I have to say that chobits is really a god-awful recommendation here, it isn't about the relationship between man and technology at all, and it certainly isn't written in nearly as trivial a fashion. Look at this series if you either enjoy slice of life or slightly philosophical series like Eden. But again, if you're looking for action alone, you might want to start somewhere else.
one of my favorite series. It was not fascinating at first to me, yet after reading eat again and again, I was drawn into reading it. It is simply a masterpiece. The emotions of people are shown extremely realistically, which fascinated me. Not a recommendation to people who detest tragedic stories, though
Good but be evere
If you are one easily depressed and have your own suicidal thoughts it's not for you The story itself is breathtaking the drownings are gorges at list and it's not only sadness here but also joy but in general the story just ... has no hope in it. I will continue reading because it's to great to stop but I am absolutely sure the ending will be the werst.

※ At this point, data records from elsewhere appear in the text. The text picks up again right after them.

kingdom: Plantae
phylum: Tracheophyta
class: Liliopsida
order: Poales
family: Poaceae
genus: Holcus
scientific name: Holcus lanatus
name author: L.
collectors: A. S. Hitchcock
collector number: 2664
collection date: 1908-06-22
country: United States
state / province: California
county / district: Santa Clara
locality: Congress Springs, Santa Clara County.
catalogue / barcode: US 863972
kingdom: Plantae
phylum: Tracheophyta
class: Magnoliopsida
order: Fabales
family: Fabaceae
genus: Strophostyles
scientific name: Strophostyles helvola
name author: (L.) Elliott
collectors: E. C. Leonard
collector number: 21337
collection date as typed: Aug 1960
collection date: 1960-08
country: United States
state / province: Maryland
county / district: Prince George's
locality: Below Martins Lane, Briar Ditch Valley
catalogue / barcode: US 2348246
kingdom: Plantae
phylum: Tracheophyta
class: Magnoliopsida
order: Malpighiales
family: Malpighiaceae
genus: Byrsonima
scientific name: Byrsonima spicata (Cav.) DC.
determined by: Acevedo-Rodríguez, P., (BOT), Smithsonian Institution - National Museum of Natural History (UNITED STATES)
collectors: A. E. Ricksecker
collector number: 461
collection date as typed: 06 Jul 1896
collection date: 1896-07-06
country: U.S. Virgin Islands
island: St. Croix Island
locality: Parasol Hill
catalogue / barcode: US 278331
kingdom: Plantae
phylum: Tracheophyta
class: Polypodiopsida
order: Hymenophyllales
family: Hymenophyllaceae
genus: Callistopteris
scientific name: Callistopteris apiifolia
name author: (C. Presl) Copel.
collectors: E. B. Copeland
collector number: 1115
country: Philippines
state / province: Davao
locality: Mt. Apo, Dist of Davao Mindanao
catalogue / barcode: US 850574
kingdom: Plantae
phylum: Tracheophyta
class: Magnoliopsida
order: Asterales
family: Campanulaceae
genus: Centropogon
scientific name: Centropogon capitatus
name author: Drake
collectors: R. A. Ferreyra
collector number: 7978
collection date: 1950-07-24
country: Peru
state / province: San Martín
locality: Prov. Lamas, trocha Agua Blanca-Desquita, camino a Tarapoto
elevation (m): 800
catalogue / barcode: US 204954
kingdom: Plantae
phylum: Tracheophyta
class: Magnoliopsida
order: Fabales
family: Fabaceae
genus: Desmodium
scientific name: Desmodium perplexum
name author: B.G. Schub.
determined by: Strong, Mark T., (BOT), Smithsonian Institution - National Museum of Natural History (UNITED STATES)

I'd easily say that Gunslinger Girl is my favorite manga of all time, and probably among my favorite franchises period. Everything about it is perfect in my eyes - the right kind of dark story mixed with things that make you so happy you feel you may explode. GG gives me more emotions than anything I've ever read, and they're all over the spectrum from heart-wrenching depression to the biggest smile you might ever see me wear. The fragmented storytelling is the essence of awesome, and the series FORCES you to think hard about it. The way it's written keeps you on your toes begging for more, and it's got the best re-reading value I've ever witnessed thanks to the non-linear-yet-linear format that conceals as much as it lets known at all times. Truly an awe-inspiring series that utterly humbles itself.
Will to live
Unlike other commenters here, I don't find Gunslinger Girl depressing. Yes, it's very sad in places, but what shines out through the story is the sheer will to live exhibited by the girls: they triumph over what's been done to them by enjoying the everyday things around them and simply by being human. I found Gunslinger Girls a very interesting exploration of human character in all it's good and (very) bad aspects, all wrapped up in a great action story and accompanied by some very fine artwork. So far (first 5 volumes) it's been an addicting read. Recommended.
This is one of the most depressing manga i have read, and its worth reading, check it out.